Production photograph by Robert Workman.

Our Country’s Good is a modern classic- generally regarded as one of the best plays of the last century. It won several high profile theatre awards on both sides of the Atlantic for its writer Timberlake Wertenbaker in 1988 and it is now being given a revival by its original director Max Stafford Clark for Out of Joint Theatre Company which is touring before a short London run.
It is a completely authentic piece of writing based on original sources and using characters based on real convicts who put on a production of George Farquhar’s The Recruiting Officer in their penal colony in the 1780’s. It is a piece of writing which has both a clear and rigidly formal structure and a great heart. These convicts are dangerous people who know suffering and injustice and their captors are men far from home who are struggling with their own prejudices and limitations as they dispense horribly cruel justice and begin to wonder whether it is justified or morally beneficial. How far the convicts are capable of redemption and moral growth is one of the central issues of the play. Theatre may have the possibility to transform lives and give dignity but it may also be a subversive force which destroys the fragile status quo. Which will it be? The young officer who directs the play believes in the first possibility, supported by the colony’s governor, and in spite of appalling difficulties the rehearsals go forward. As the story plays out there is both broad comedy as the novice actors struggle, two moving love stories between officers and convict women, tragedy and transcendence. These are full blooded characters facing a situation packed with drama, the lifeblood of a great play.

Dominic Thorburn as Ralph Clark and Laura Dos Santos as Mary Brennan.
Production photograph by Robert Workman.

This is a real ensemble piece, a play where the company work as a whole mostly playing two or even three parts and it needs to be fast and minutely organised.

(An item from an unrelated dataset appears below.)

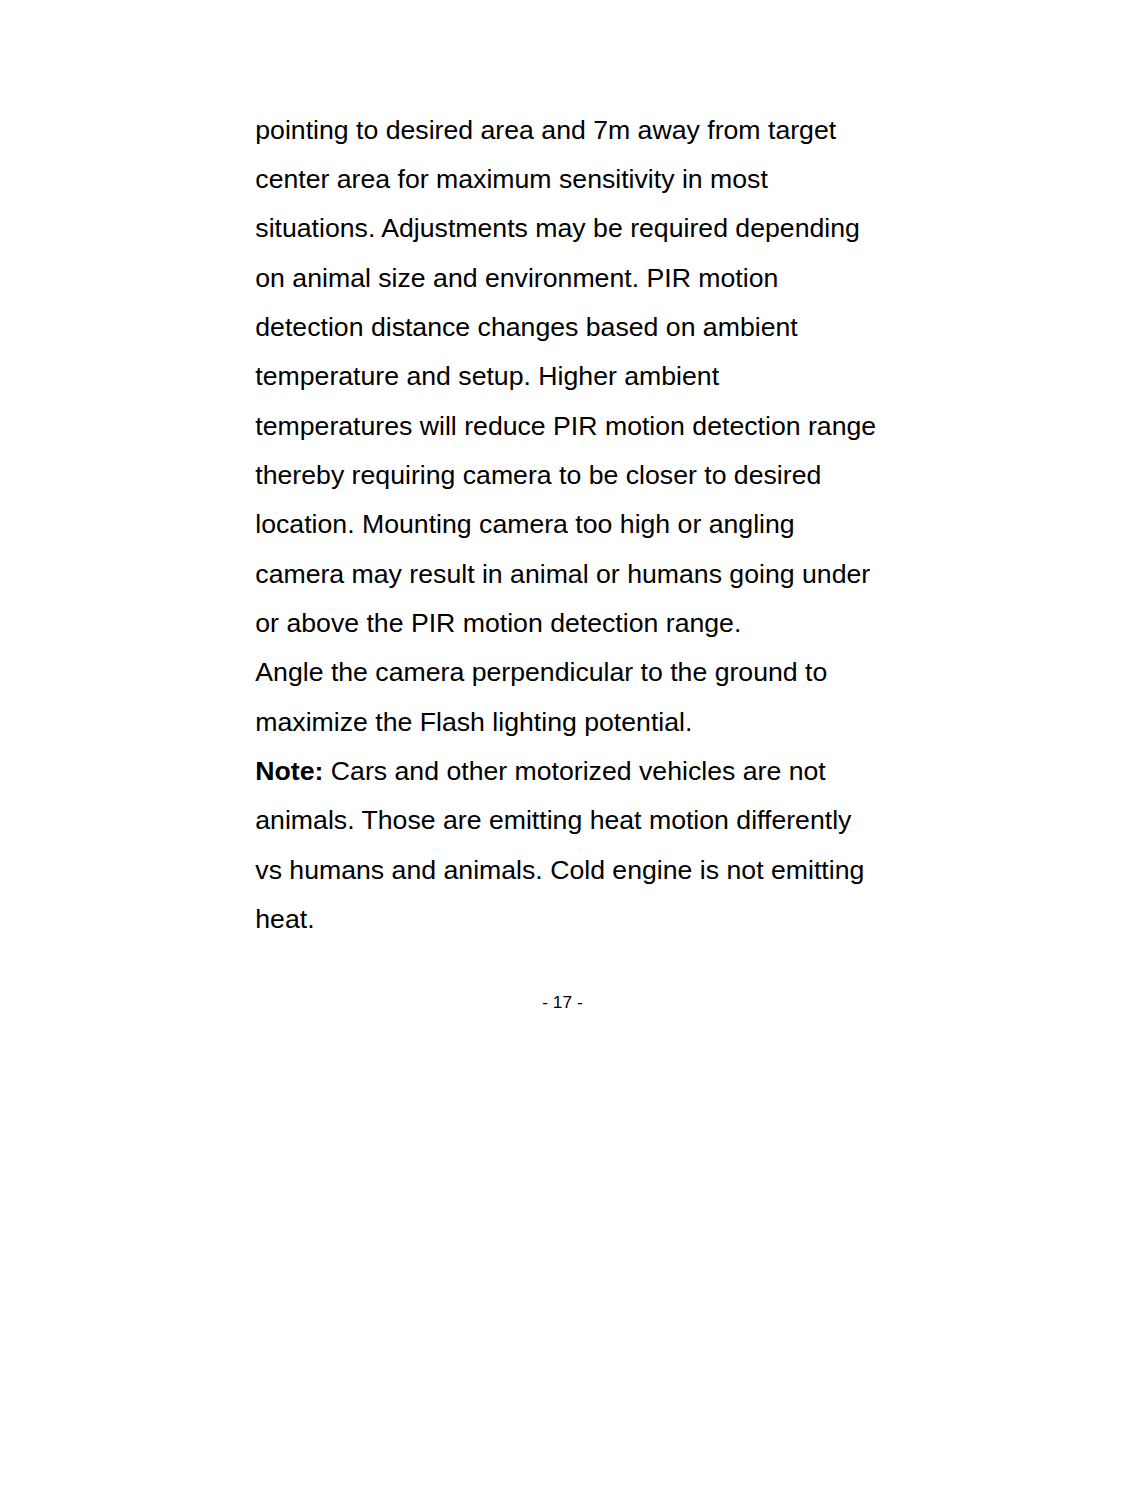pointing to desired area and 7m away from target center area for maximum sensitivity in most situations. Adjustments may be required depending on animal size and environment. PIR motion detection distance changes based on ambient temperature and setup. Higher ambient temperatures will reduce PIR motion detection range thereby requiring camera to be closer to desired location. Mounting camera too high or angling camera may result in animal or humans going under or above the PIR motion detection range.
Angle the camera perpendicular to the ground to maximize the Flash lighting potential.
Note: Cars and other motorized vehicles are not animals. Those are emitting heat motion differently vs humans and animals. Cold engine is not emitting heat.
- 17 -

This demands an outside eye and a disciplined approach and it is where a director can really earn their fee. Max Stafford Clark obviously couldn’t know the play any better having already directed a fine original production and his skill allows you to marvel quietly as the perfect clockwork of the staging moves forward and concentrate on the characters. They are worth concentrating on, well played and dynamic by a mostly very experienced cast. The women are particularly strongly played. Laura Dos Santos has a nice simple, shy goodness as Mary Brennan, protected by her friend Dabby Bryant, a lively spirited performance by Helen Bradbury. Lisa Kerr is particularly moving as Duckling Smith and it is not difficult at all to imagine that Kathryn O’Reilly’s Liz Morden is the most dangerous of the women- though even she is not without a vulnerable side. Many of these people have been driven to do what they did by desperation not wickedness.

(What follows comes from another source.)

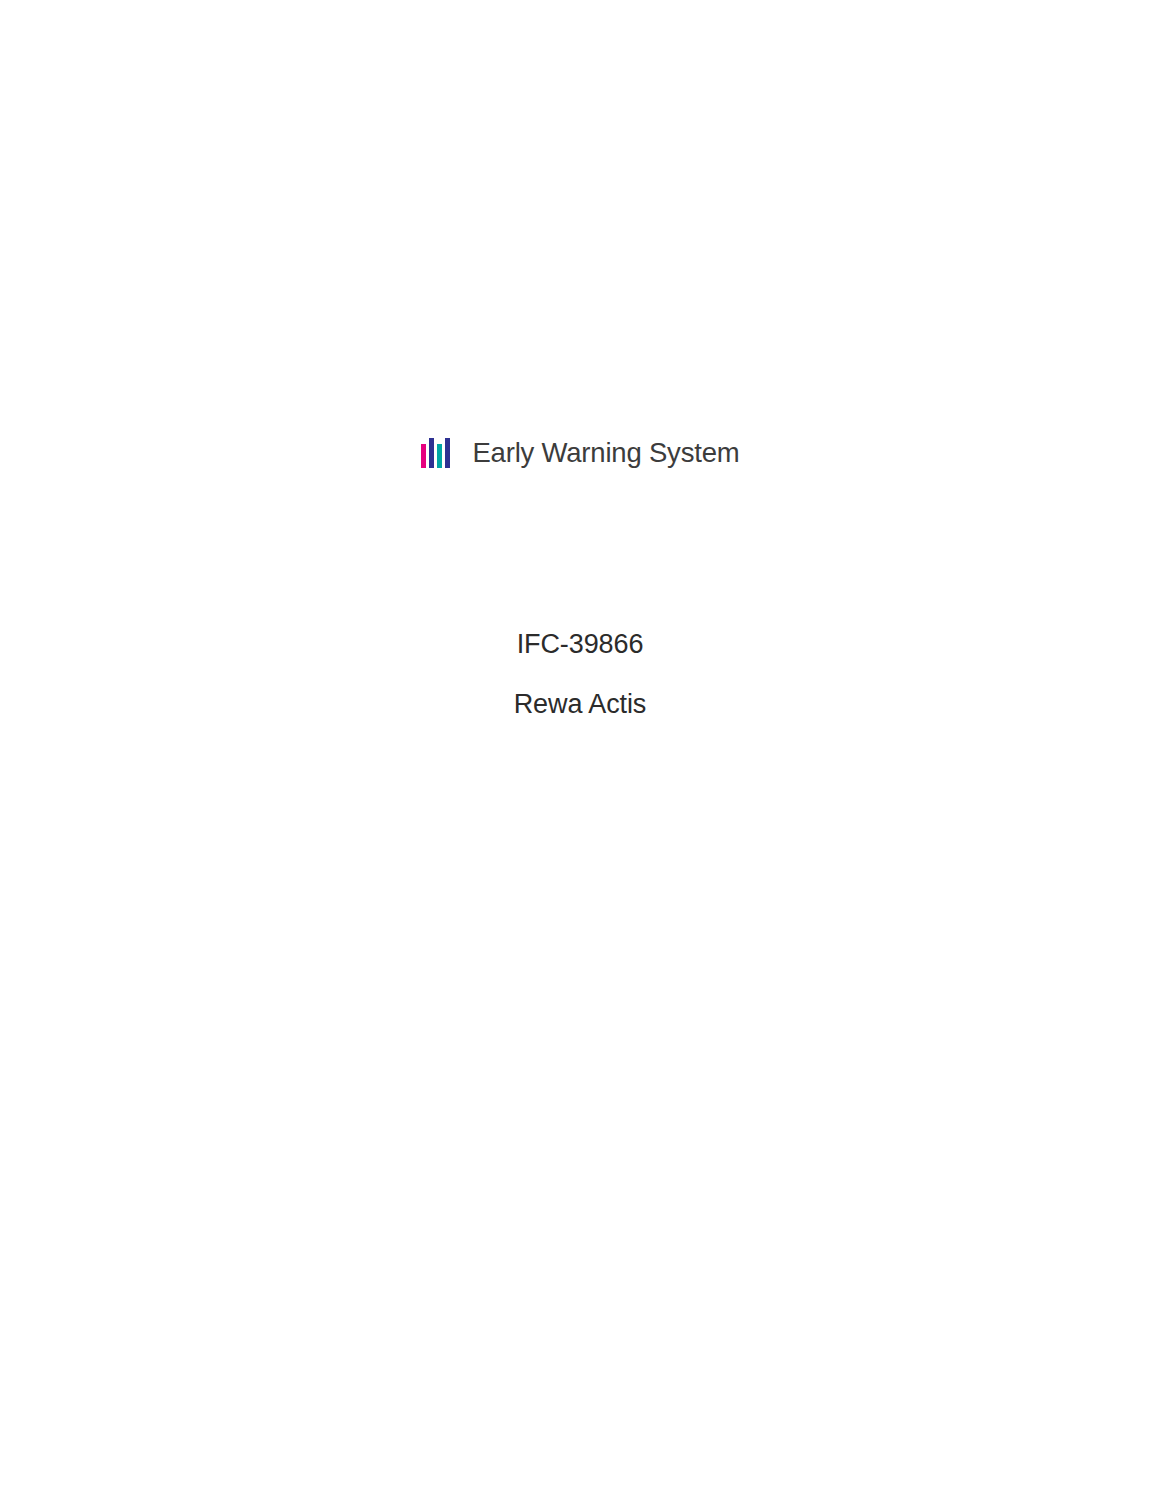Early Warning System
IFC-39866
Rewa Actis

Ian Redford as Midshipman Harry Brewer and Lisa Kerr as Duckling Smith.
Production photograph by Robert Workman.

The officers of the penal colony are a diverse bunch, and in some ways they have also been deported. Their situation is also harsh and they are just as vulnerable to the severe conditions and the threat of starvation as their captives. They are drawn to find comfort from the convict women, blurring the boundaries further, and while some of them revel in the cruelty they are asked to dispense others question their own morality and dignity. Ralph Clark, the young officer who directs the play, is one of the second kind. Dominic Thorburn gives him a touching dignity and watching him try to hold onto his sense of human goodness and loyalty in the face of appalling difficulties is fascinating. The play is as much a lifeline to him as it is to the convicts and allows him to grow and find love and compassion as he works on it. His mentor the governor, Captain Arthur Freeman, is given great dignity by John Hollingworth, who also plays the convict John Wisehammer. This is a clever piece of doubling within the play as it is clear that Wisehammer could very easily have taken on a role of that kind had life dealt him different cards. I was very moved by Ian Redford’s performance as midshipman Harry Brewer. Harry is desperate for love and warmth in a harsh world and uncertain of whether he has really found it with Duckling, who he loves desperately.

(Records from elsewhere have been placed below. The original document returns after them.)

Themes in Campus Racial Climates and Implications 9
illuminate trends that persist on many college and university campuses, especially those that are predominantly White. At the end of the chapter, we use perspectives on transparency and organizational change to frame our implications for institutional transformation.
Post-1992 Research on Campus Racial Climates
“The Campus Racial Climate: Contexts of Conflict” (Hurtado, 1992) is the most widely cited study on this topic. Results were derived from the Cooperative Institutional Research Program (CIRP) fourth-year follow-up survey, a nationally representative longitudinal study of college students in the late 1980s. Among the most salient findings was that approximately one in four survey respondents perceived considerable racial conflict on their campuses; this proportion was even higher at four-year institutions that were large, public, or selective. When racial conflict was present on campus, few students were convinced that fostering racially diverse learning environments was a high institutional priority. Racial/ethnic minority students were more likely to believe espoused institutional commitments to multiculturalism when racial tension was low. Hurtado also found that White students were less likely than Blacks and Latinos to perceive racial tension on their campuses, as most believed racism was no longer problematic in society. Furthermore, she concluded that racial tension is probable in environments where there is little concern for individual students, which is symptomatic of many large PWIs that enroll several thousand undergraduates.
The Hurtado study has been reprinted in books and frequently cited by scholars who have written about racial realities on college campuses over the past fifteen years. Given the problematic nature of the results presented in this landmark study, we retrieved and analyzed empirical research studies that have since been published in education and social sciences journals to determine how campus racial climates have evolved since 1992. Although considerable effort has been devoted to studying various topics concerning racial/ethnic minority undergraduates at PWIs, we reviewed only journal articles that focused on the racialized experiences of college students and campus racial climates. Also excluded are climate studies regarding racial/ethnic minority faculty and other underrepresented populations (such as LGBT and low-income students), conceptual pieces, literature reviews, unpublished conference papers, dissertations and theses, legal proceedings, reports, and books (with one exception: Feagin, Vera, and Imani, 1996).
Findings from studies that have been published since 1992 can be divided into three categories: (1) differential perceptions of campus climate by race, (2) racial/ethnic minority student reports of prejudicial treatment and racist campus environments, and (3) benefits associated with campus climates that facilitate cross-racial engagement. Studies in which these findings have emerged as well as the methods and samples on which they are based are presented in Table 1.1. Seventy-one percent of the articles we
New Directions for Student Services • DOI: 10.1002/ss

Watching this story unfold and knowing that it is based on truth you can’t help but be humbled by the strength of the human spirit and how it may be able to retain a capacity for love, dignity and compassion against all the odds. Certainly a great play and one which has stood the test of time better than most. This story will never become untrue or outdated. It is a portrait of a fascinating moment in history which can still speak to us now.